Monday, February 18, 2008
Buzbee on floors and ceilings
I appreciate Michael's link to Prof. Buzbee's recent paper on pre-emption, and regulatory floors and ceilings. As Michael says, Prof. Buzbee is an expert in the relevant areas, and so his work would be quite useful to anyone trying to decide whether the the Bush Administration's federal-ceiling efforts comply with the relevant law or are good policy. And it would, it seems to me, be a good thing -- as a general matter, anyway -- if federal regulations in a wide range of areas were more consistent with this observation of Prof. Buzbee's:
Unitary federal choice preemption is an institutional arrangement that threatens to produce poorly tailored regulation and public choice distortions of the political process, whether it is before the legislature or a federal agency. Floor preemption, in contrast, constitutes a partial displacement of state choice in setting a minimum level of protection, but leaves room for other actors and additional regulatory action. Floors anticipate and benefit from the institutional diversity they permit.

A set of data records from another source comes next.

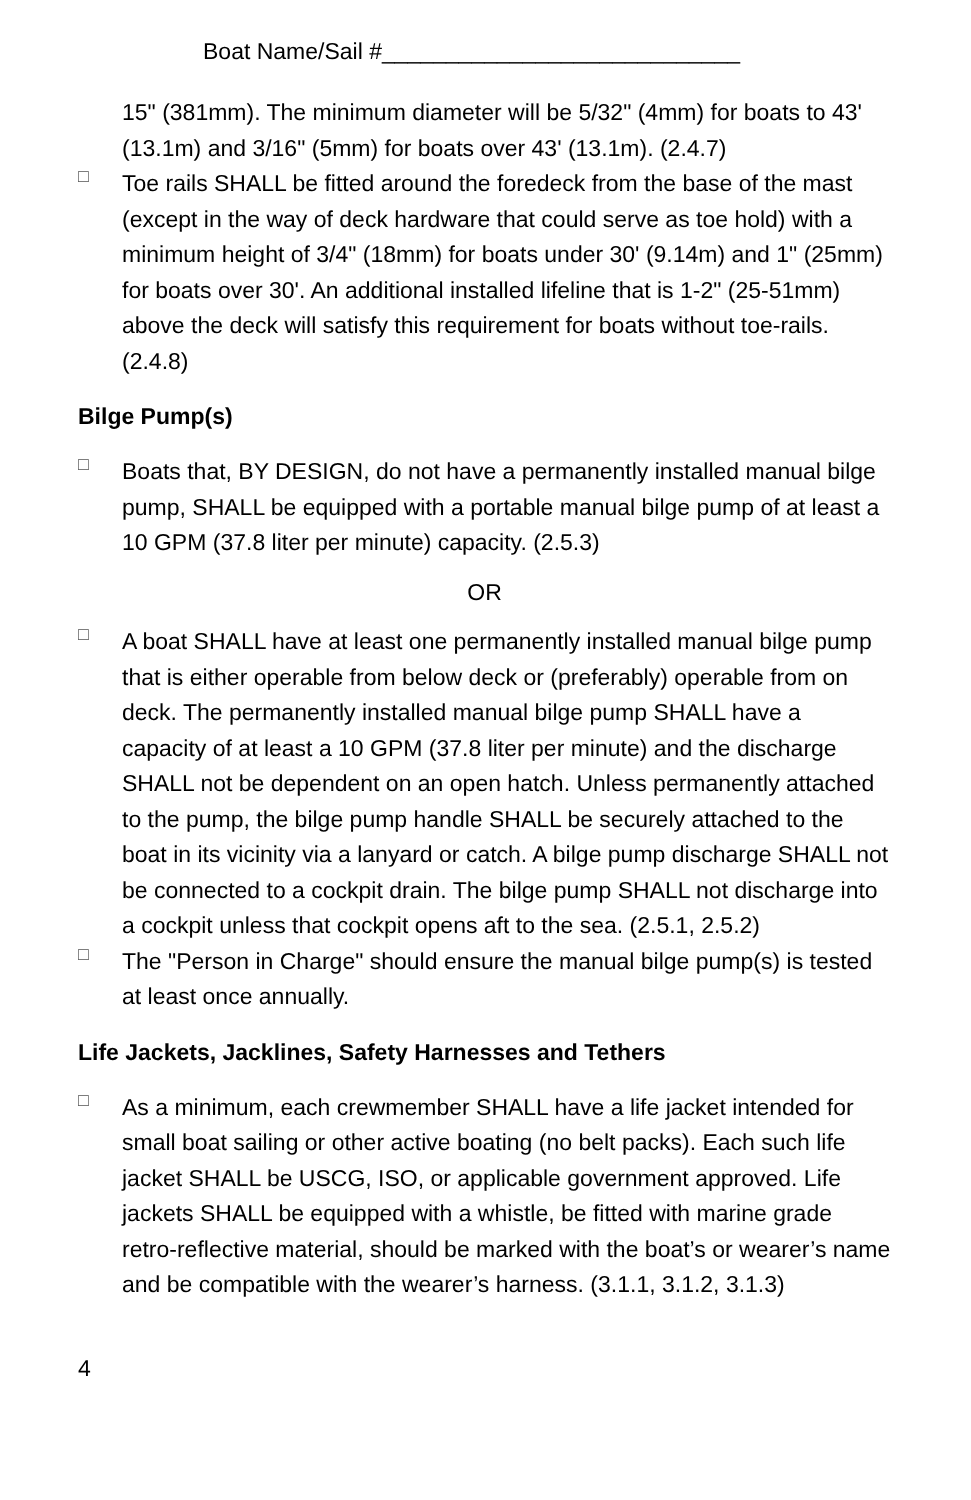Boat Name/Sail #____________________________
15" (381mm). The minimum diameter will be 5/32" (4mm) for boats to 43' (13.1m) and 3/16" (5mm) for boats over 43' (13.1m). (2.4.7)
□
Toe rails SHALL be fitted around the foredeck from the base of the mast (except in the way of deck hardware that could serve as toe hold) with a minimum height of 3/4" (18mm) for boats under 30' (9.14m) and 1" (25mm) for boats over 30'. An additional installed lifeline that is 1-2" (25-51mm) above the deck will satisfy this requirement for boats without toe-rails. (2.4.8)
Bilge Pump(s)
□
Boats that, BY DESIGN, do not have a permanently installed manual bilge pump, SHALL be equipped with a portable manual bilge pump of at least a 10 GPM (37.8 liter per minute) capacity. (2.5.3)
OR
□
A boat SHALL have at least one permanently installed manual bilge pump that is either operable from below deck or (preferably) operable from on deck. The permanently installed manual bilge pump SHALL have a capacity of at least a 10 GPM (37.8 liter per minute) and the discharge SHALL not be dependent on an open hatch. Unless permanently attached to the pump, the bilge pump handle SHALL be securely attached to the boat in its vicinity via a lanyard or catch. A bilge pump discharge SHALL not be connected to a cockpit drain. The bilge pump SHALL not discharge into a cockpit unless that cockpit opens aft to the sea. (2.5.1, 2.5.2)
□
The "Person in Charge" should ensure the manual bilge pump(s) is tested at least once annually.
Life Jackets, Jacklines, Safety Harnesses and Tethers
□
As a minimum, each crewmember SHALL have a life jacket intended for small boat sailing or other active boating (no belt packs). Each such life jacket SHALL be USCG, ISO, or applicable government approved. Life jackets SHALL be equipped with a whistle, be fitted with marine grade retro-reflective material, should be marked with the boat’s or wearer’s name and be compatible with the wearer’s harness. (3.1.1, 3.1.2, 3.1.3)
4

That said, it does not appear -- from my quick first glance, anyway -- that Prof. Buzbee is arguing that cap-and-trade regimes are "scheme[s]" that would "let some plants evade cleaning up their pollution" or that to support such regimes amounts to promoting the "the interests of the economically powerful rather than protecting the public's health". So, Michael . . . what about cap-and-trade regimes as a way of controlling and reducing pollution?